By Jacqueline Nassy Brown on December 28, 2009
Abstract: This article critically examines a common premise of racial discourse in contemporary multiracial societies: that ethnic data collection, in the form of population statistics, is necessary for the apprehension and eradication of discrimination. Drawing on ethnographic data from the conduct of the 1991 National Census of the United Kingdom--the first ever to include a direct question on ethnicity--I analyze the myriad dimensions of racialized power and subjectivity at work in demographic knowledge production. In the process, I suggest that the 1991 census reveals less about people's racial or ethnic identity, per se, than it does about the contradictory racial identities of the British state itself. These become visible both in terms of state practices with regard to race and in terms of the myriad ways that black people represent the state, appeal to it, resist it, or embody it.

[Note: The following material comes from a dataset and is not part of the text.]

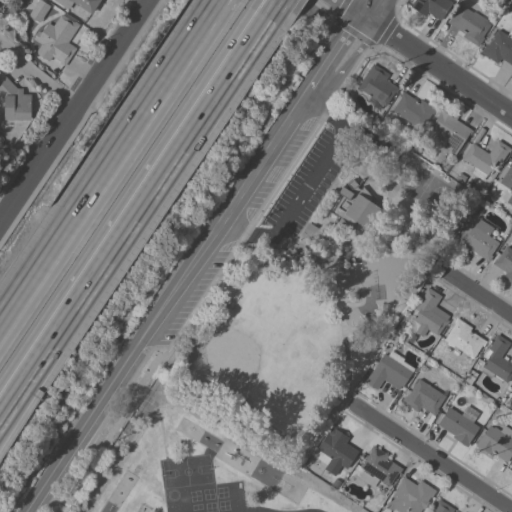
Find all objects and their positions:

Dateline Paris. 18 November 2005. The biggest explosion of street violence in France since the late 1960s has jolted the country into confronting its failure to include its 7 million residents of Arab and African origin in the national mainstream. Some experts believe the crux of the problem lies with France's integration policy. Government bodies and private companies are barred from gathering data based on ethnicity or religion -- which are deemed potentially divisive. France has always deemed its model superior to the Anglo-Saxon approach of diversity, which has enabled ethnic minorities to retain strong bonds in cultural and religious communities. France calls this "comunitarism" and says that it promotes ghettos, exclusion, poverty, race riots, and religious extremism that can ultimately lead to actions such as the London bombings. French Equal Opportunities Minister Azouz Begag has urged the government to overturn the ban on collecting such data, telling Le Figaro newspaper that it was important to assess the presence of minorities in various professions. Job discrimination was a key complaint voiced by many youths who rioted in immigrant suburbs in recent weeks. "We need to see France's true colours," Mr. Begag said.